The university hackathon was North America’s first student-run event of its kind; one dedicated to creating technologies for positive changes that align with its participants’ passions, be that environmental sustainability, access to health, or addressing barriers to inequality and education, among others.
But Hinds’ primary venture began in 2015, when Helping Hands was born. The app connects volunteers actively looking for opportunities to give back with organizations in science, technology, mathematics and engineering (STEM) that could use the extra hands.
“In Ontario [where Helping Hands is based] students need to volunteer in their community in order to graduate, but we noticed that many were struggling to find meaningful, relevant opportunities. Students who were new to the country struggled even more to find volunteer placements, and most didn’t have resources to help them. I asked myself how I could use technology to help them, and that was the beginning of Helping Hands.”

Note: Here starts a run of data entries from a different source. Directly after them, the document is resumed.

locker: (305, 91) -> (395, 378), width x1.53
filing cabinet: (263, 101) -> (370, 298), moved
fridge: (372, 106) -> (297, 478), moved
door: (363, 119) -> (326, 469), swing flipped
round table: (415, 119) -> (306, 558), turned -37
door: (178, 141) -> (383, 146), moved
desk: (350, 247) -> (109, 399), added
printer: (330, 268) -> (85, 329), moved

Working primarily with high school students, Helping Hands helps students to source volunteer opportunities where they will gain experience in STEM fields while giving back to the community and accruing the volunteer hours necessary to graduate.

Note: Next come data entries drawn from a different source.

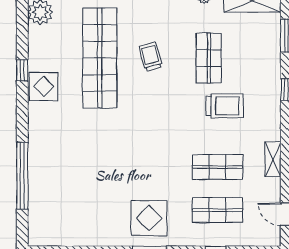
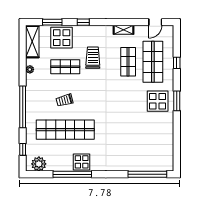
display table: (259, 52) -> (62, 38), added
window: (22, 70) -> (72, 174), width x3.17
window: (22, 176) -> (147, 174), moved
shop shelf: (217, 210) -> (153, 62), width x1.43, depth x1.36

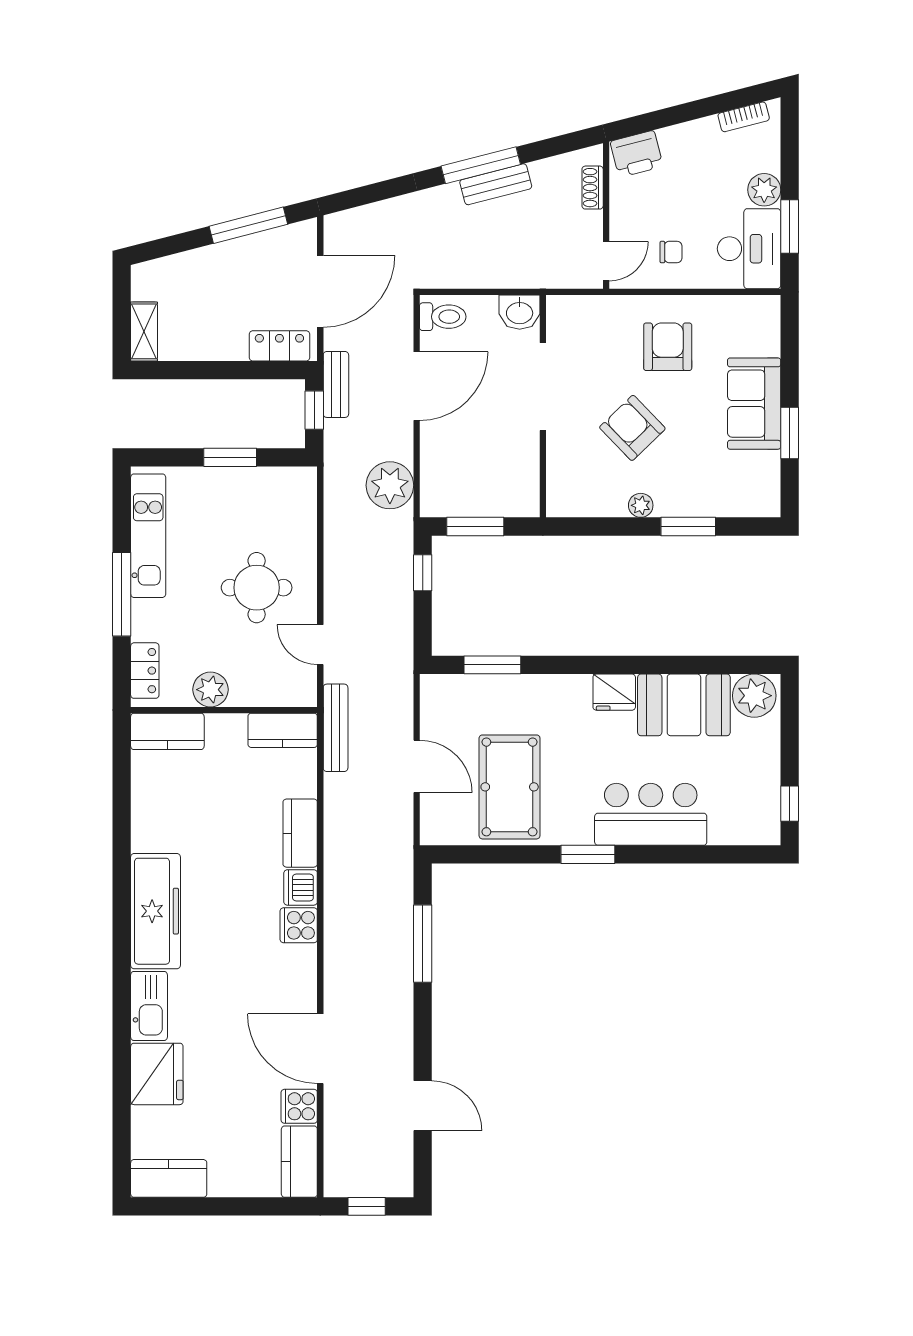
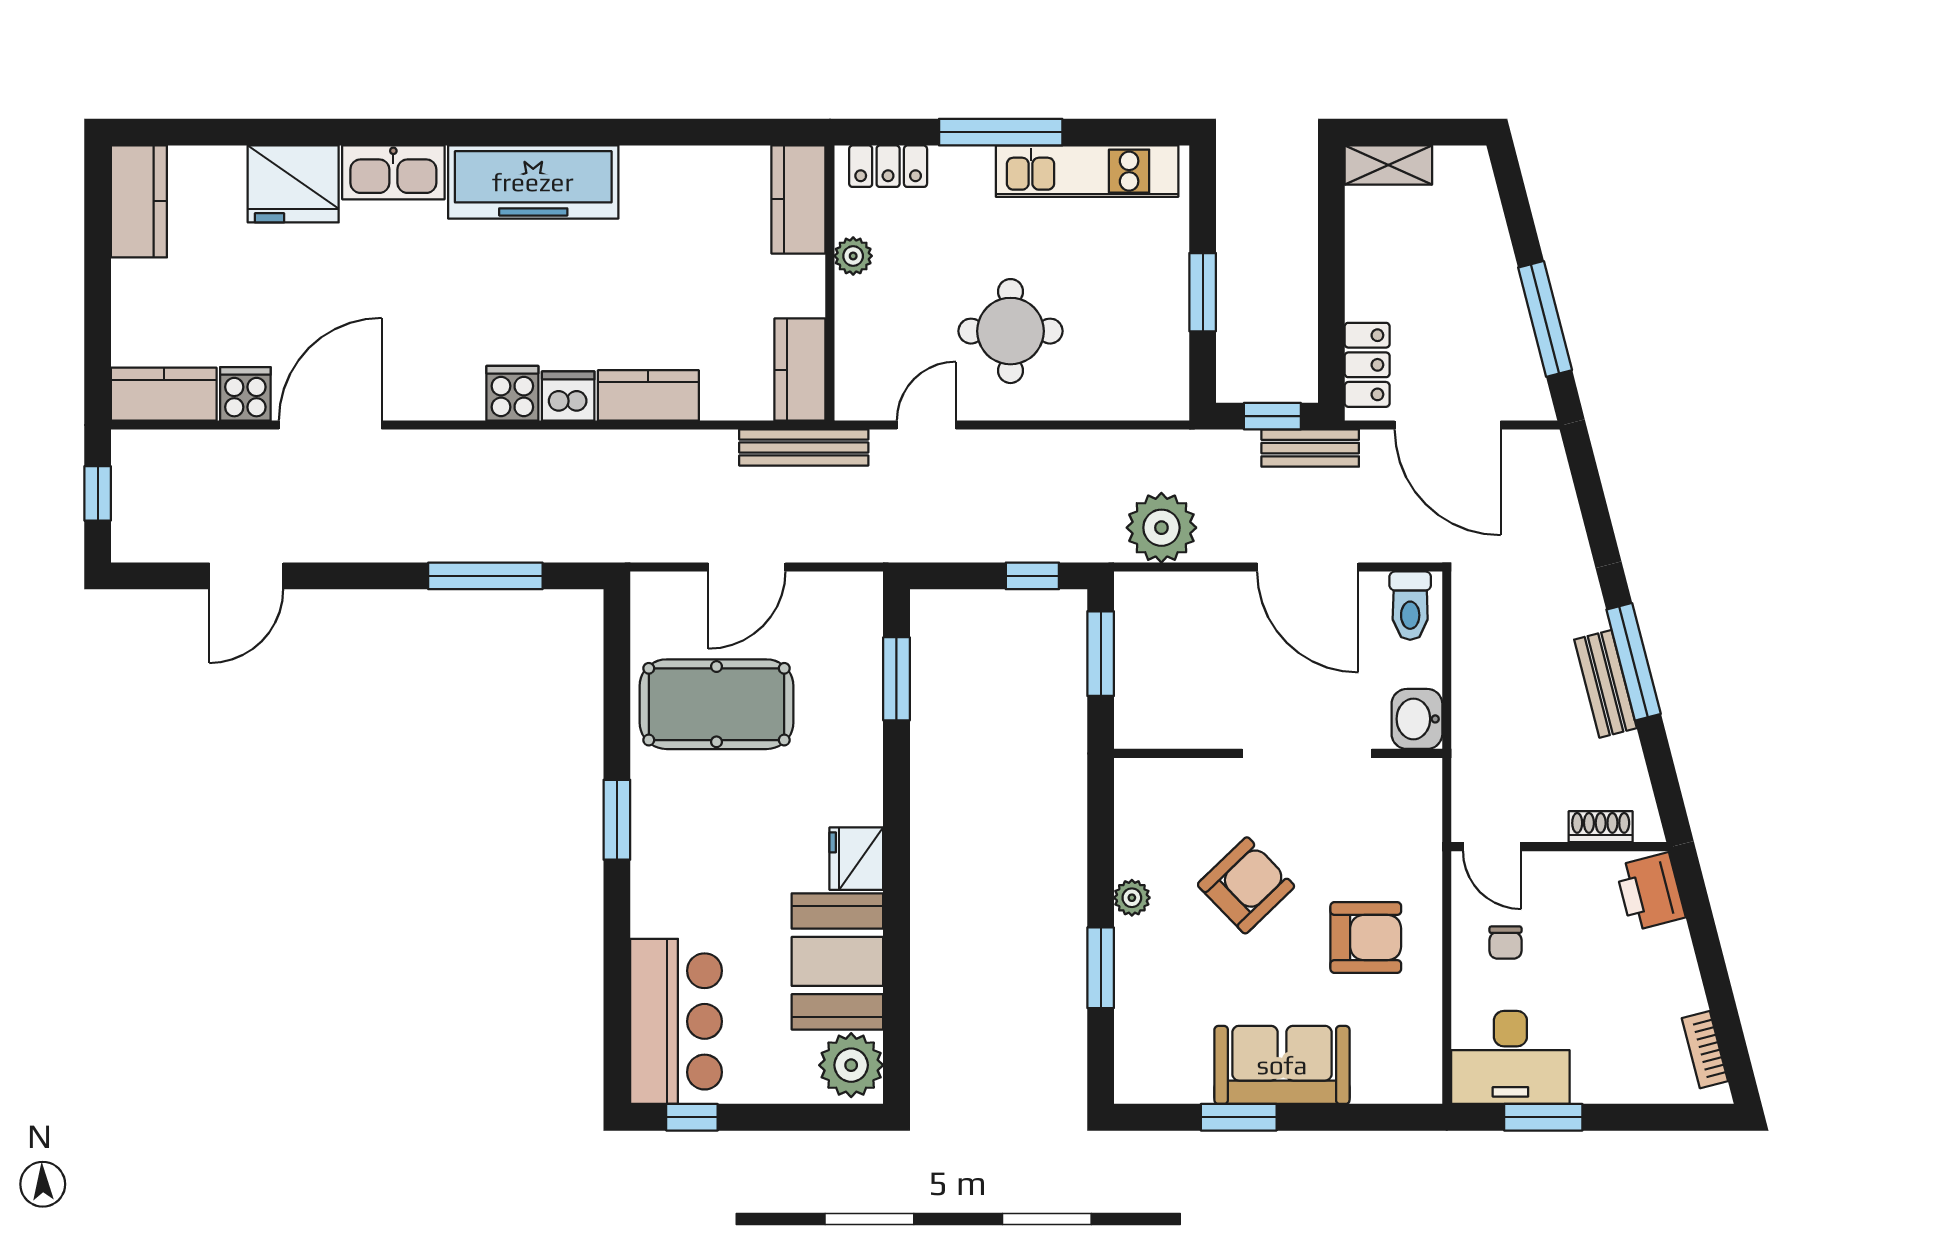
plant: (764, 190) -> (1597, 1080), removed
plant: (210, 690) -> (853, 256), width x0.73, depth x0.73
bar counter: (651, 814) -> (676, 1021), moved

Along with volunteer matching, Helping Hands hosts workshops for disadvantaged youth in an effort to give every student the chance to reach their full potential.
“We want to show students that technology and social good go hand in hand. We interact directly with the students who use Helping Hands because we want them to know that their success is our top priority. To date, we’ve brought our technology to 50 schools where we try to get the students talking about why volunteering is important to them.”

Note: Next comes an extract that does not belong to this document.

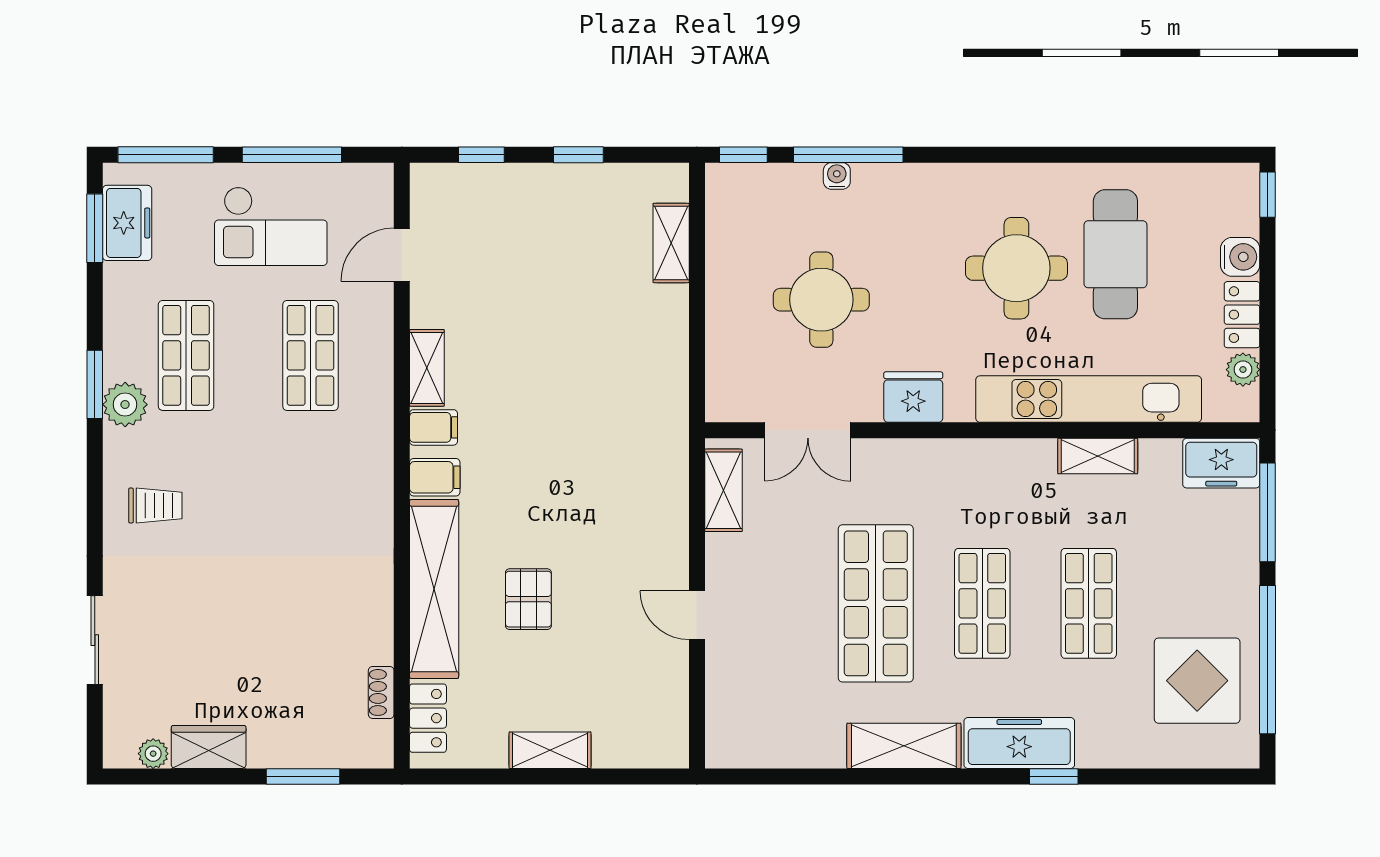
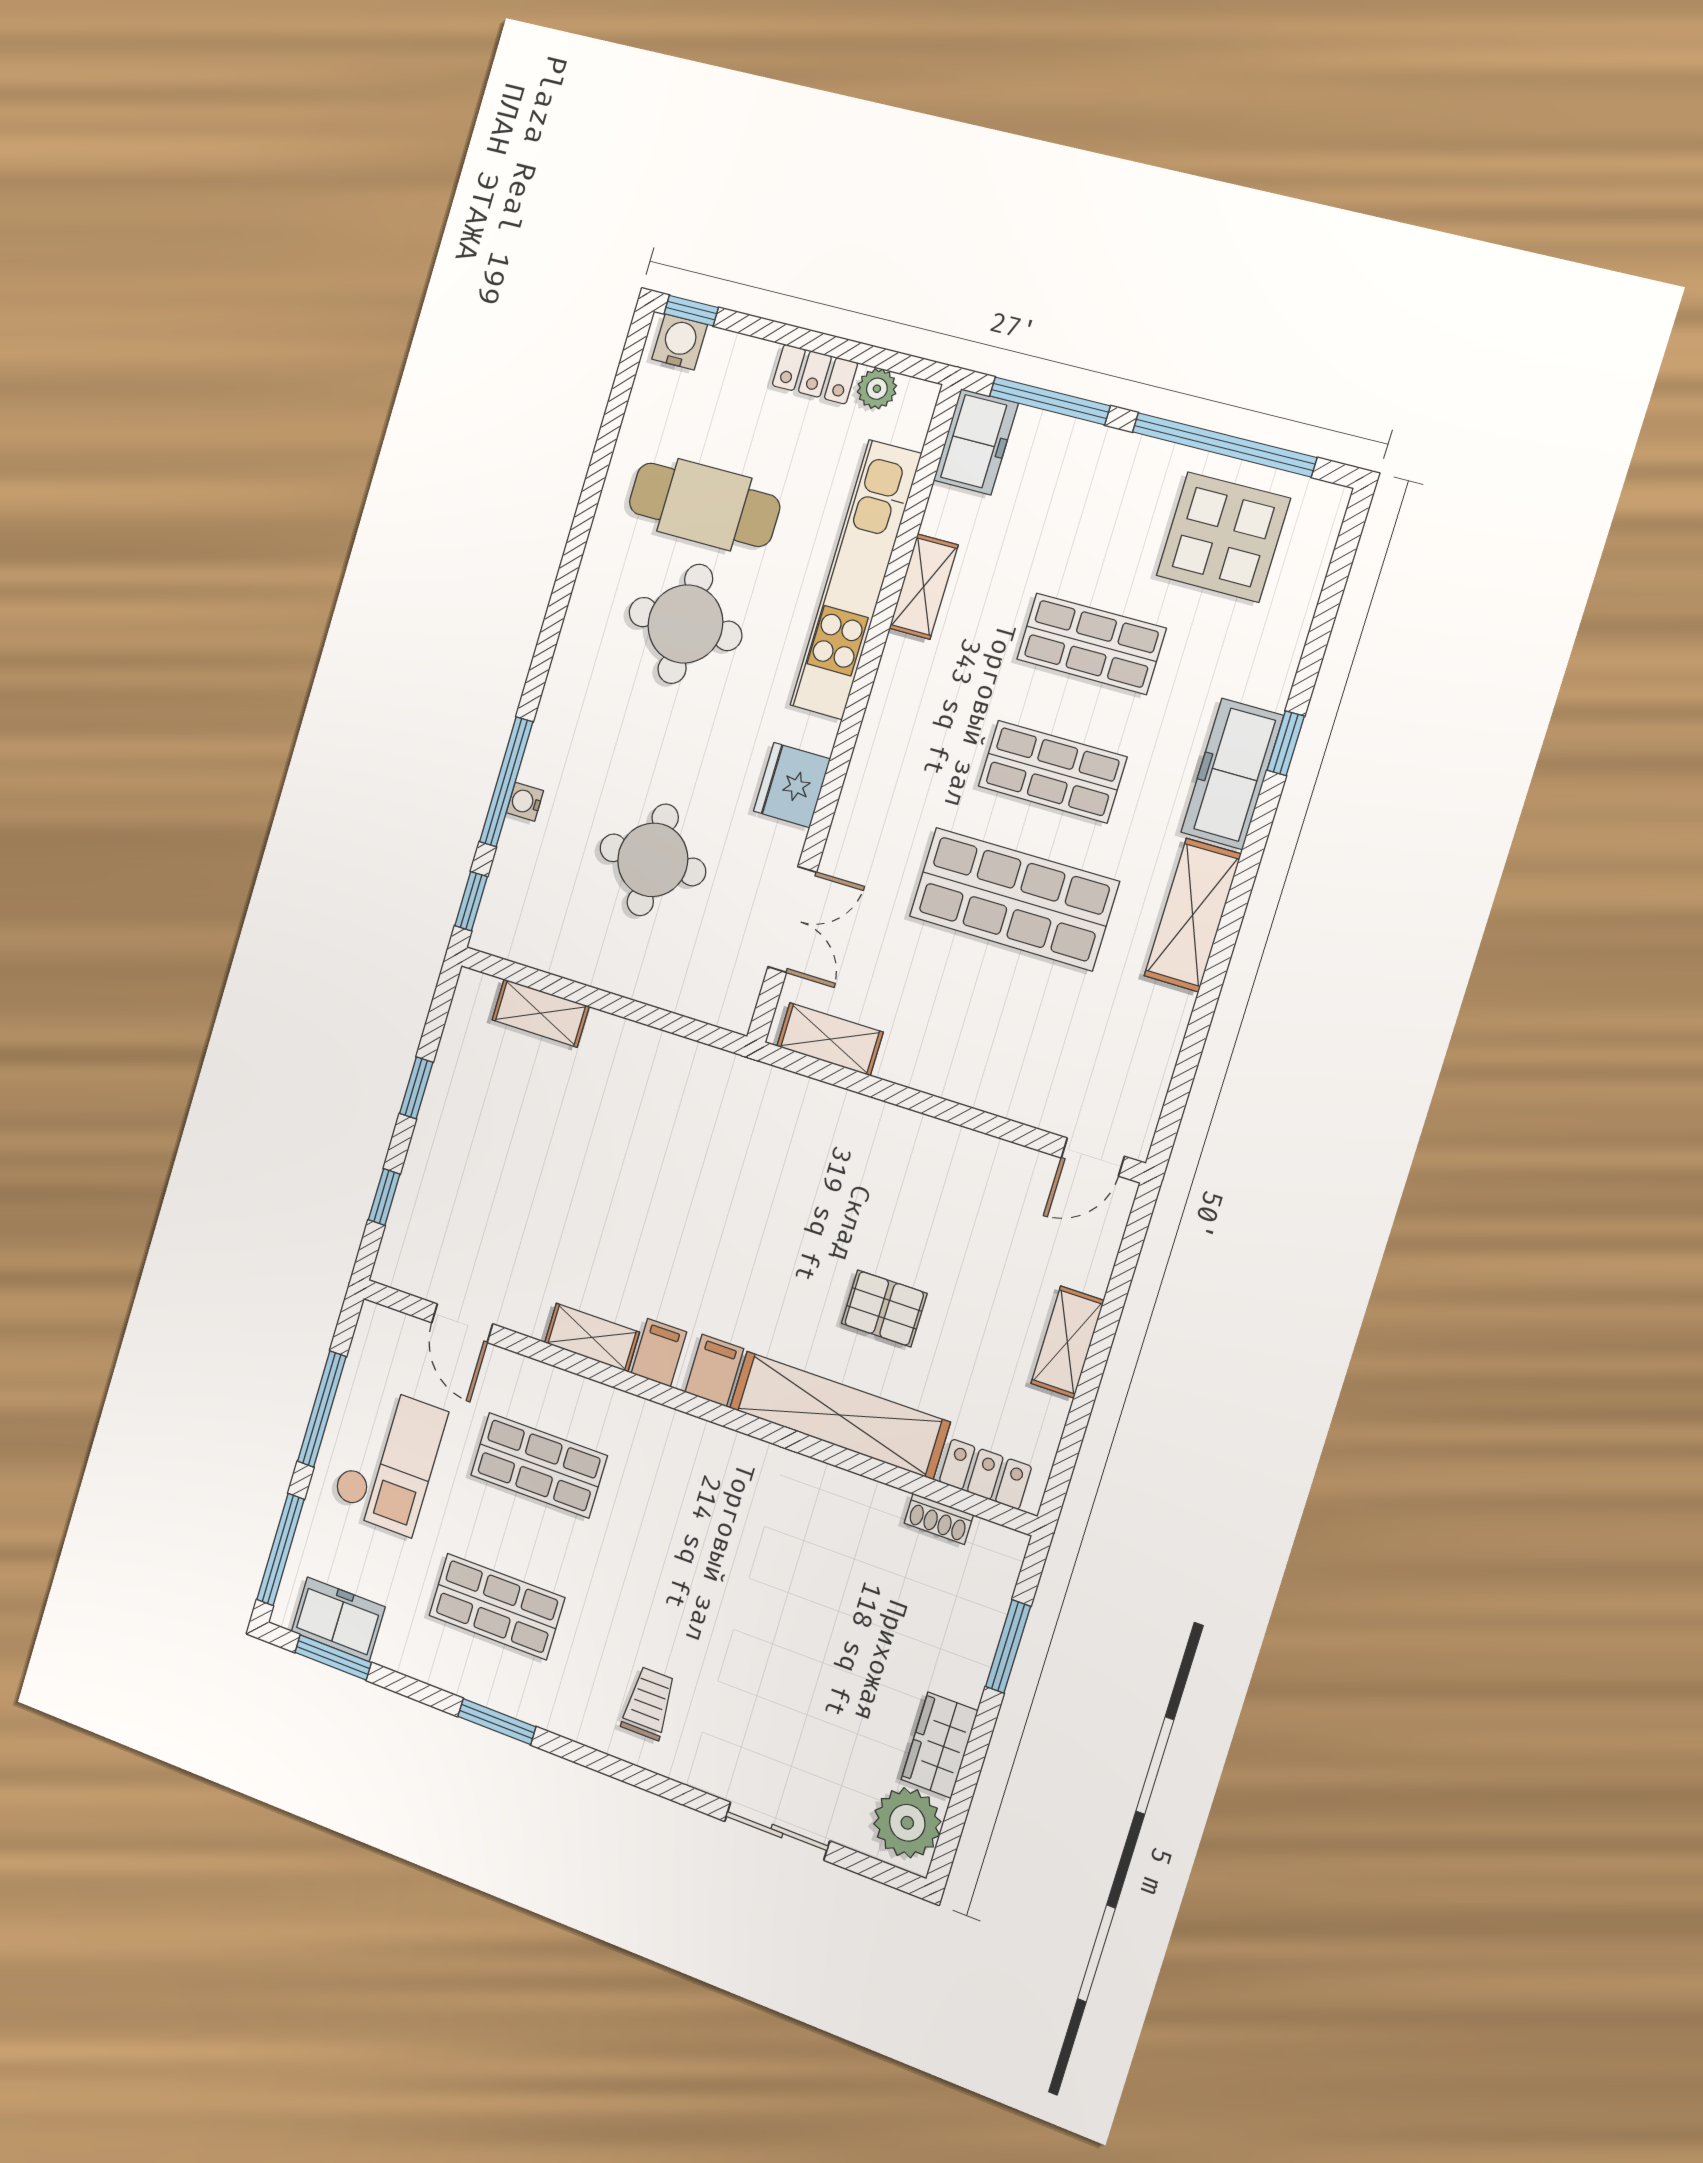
water cooler: (1240, 257) -> (680, 342), moved
plant: (125, 405) -> (529, 1696), removed
door: (697, 615) -> (1093, 1157), moved
plant: (153, 754) -> (907, 1823), width x1.88, depth x1.88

Helping Hands’ mission of pairing technology and social change is one that very much aligns with our mission at Girls Who Code. We know that tech, and computer science in particular, can be used to shape the future; we can use tech to craft the world that in which we long to live. To date, girls participating in our programs have used their computer science skills to create apps that address climate change, the refugee crisis and bullying, among others.
At Girls Who Code we believe that you cannot be what you cannot see. This is why we’ve created Women in Tech Spotlights featuring Canadian women in tech for our Clubs in Canada. These Spotlights are available to our Clubs Facilitators across Canada as teaching aids for the girls in their classrooms.